Every January, Farm Futures releases a survey of planting intentions for the upcoming spring. Jacqueline Holland is a grain market analyst with Farm Futures, and she talks about their 2023 survey results.
“We found that the larger wheat crop expected will probably put a ceiling on corn and soybean acres in 2023, but that high input prices are also a limiting factor for corn and soybean production, as well. For corn, we’re looking at 90.5 million acres, for soybeans, that’s 88.9 million acres, for winter wheat, we calculated 34.9 million acres, and in spring wheat, which includes hard red spring, white spring wheat, and durum wheat, that number we’re looking at 13.9 million acres. So, a total of 220.3 million acres for all three principal crops.”
Holland says their wheat number was somewhat unexpected.

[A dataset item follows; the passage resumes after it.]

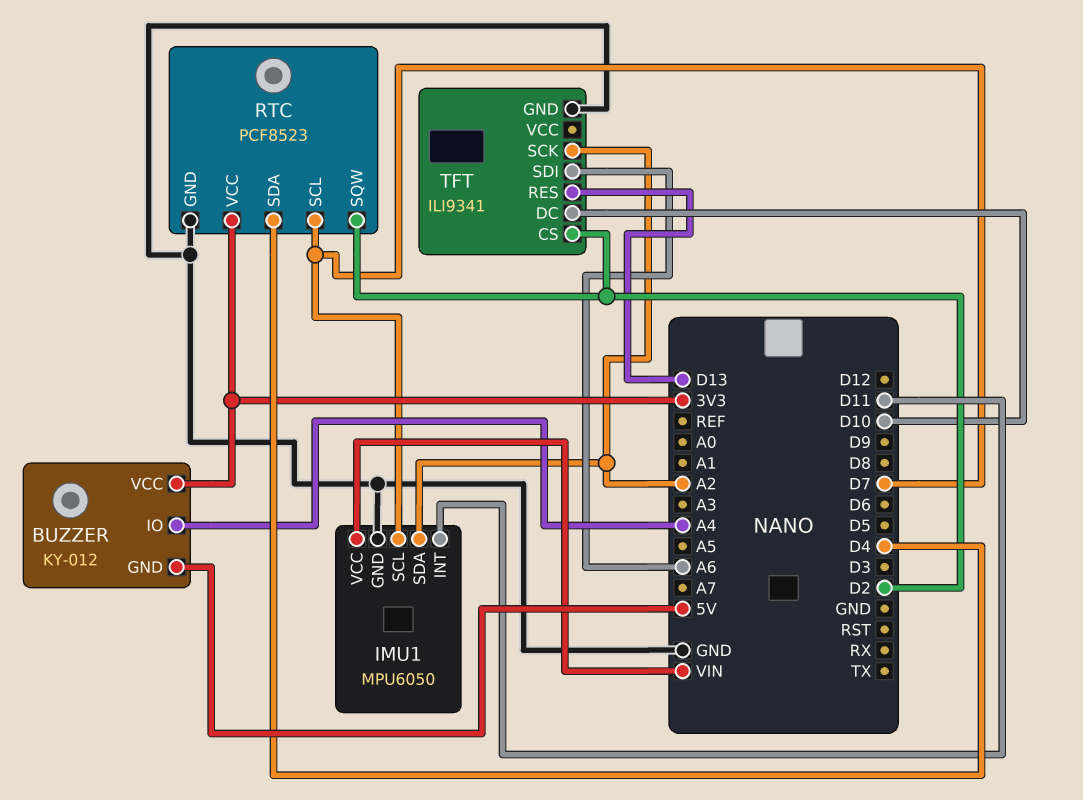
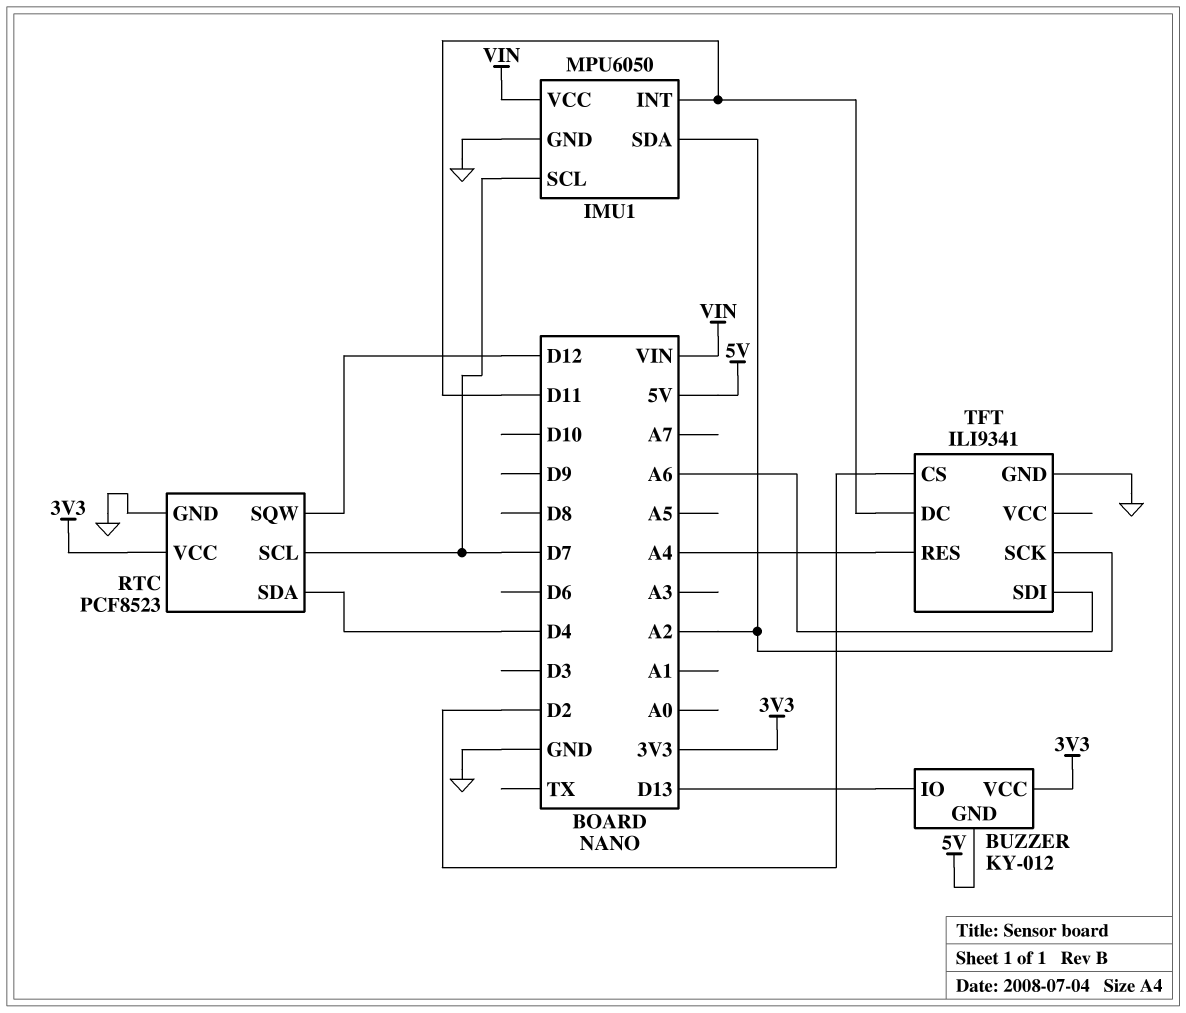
BUZZER pin IO: A4 -> D13
RTC pin SQW: D2 -> D12
TFT pin DC: D10 -> D11
TFT pin RES: D13 -> A4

“I was a little surprised when our numbers came in a little bit lower than USDA’s winter wheat calculation at the beginning of January. However, if you go back and look at Chicago winter wheat futures prices during peak planting season last October, they were 25 percent higher than a year ago. And at that time, input costs for corn and soybeans were still on the uptick. So that isn’t exactly a surprise, and when you go back and look at some of the outside factors impacting these crop markets. But I think what was even more surprising was just how narrow the gap was between corn and soybean acres for next year.”
A lot of the respondents already had their spring plans in place before 2023.
“Seventy percent of our growers said that they had already locked in their rotation for the upcoming year and weren’t expecting to make any last-minute changes. I think that growers who are outside of the traditional corn and soybean states, like in the eastern Corn Belt in the ‘I’ states, I think are areas where there is a little bit more flexibility with a rotation. And I think in those areas, I think small grains are going to probably be a little bit more competitive with corn and soybean returns, especially if input costs are a constraint in those areas.”
Holland says their estimates are showing the potential for a very large soybean crop.
“I use slightly different trendline yield than some of USDA’s baseline calculations in our estimate. I found that even with 88.9 million acres planted of soybeans, that would still generate a record-large U.S. soybean crop. And I think, if that’s the case, I think we could maybe see some of the supply pressures that we’ve seen weigh on these commodity markets ease back a little bit.”